What the task asks: Up to and including the final line, retype each line of the records below, starting with the one that contains "List each element's".

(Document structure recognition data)
+---+

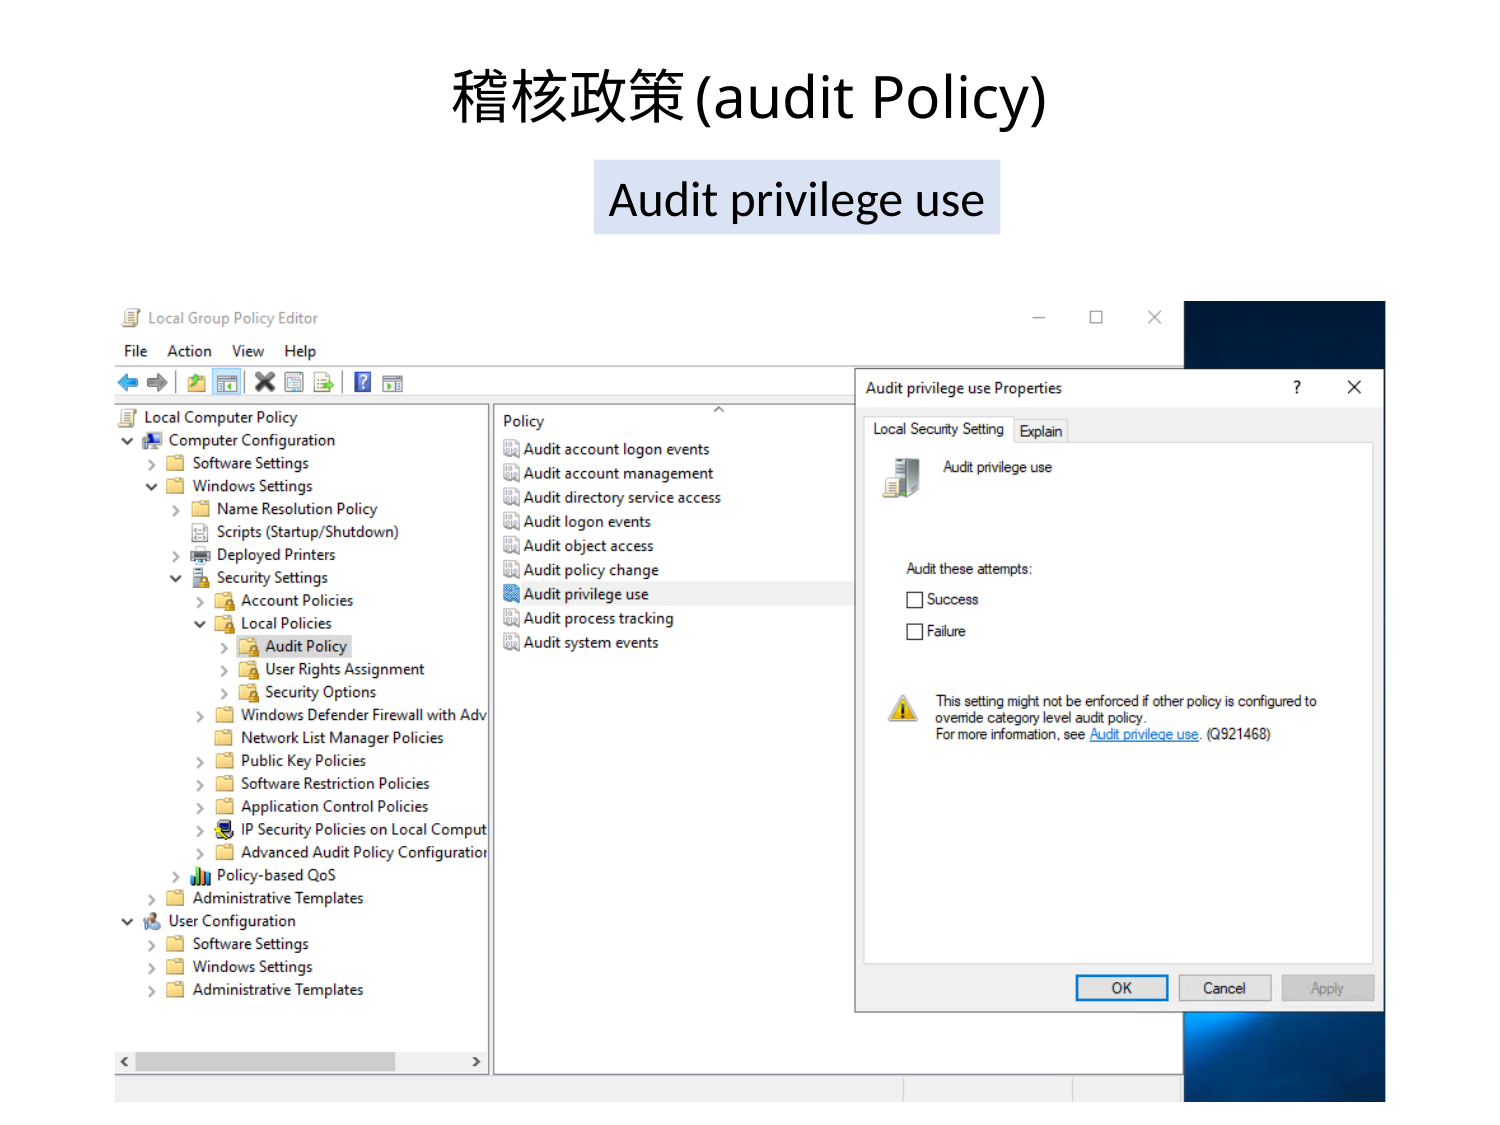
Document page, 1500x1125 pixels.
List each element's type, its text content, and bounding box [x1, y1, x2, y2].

title 稽核政策(audit Policy) [103, 59, 1397, 140]
text_box Audit privilege use [593, 159, 1001, 235]
picture [114, 301, 1386, 1102]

+---+

Exercise response:
List each element's type, its text content, and bounding box [x1, y1, x2, y2].

title 稽核政策(audit Policy) [103, 59, 1397, 140]
text_box Audit privilege use [593, 159, 1001, 235]
picture [114, 301, 1386, 1102]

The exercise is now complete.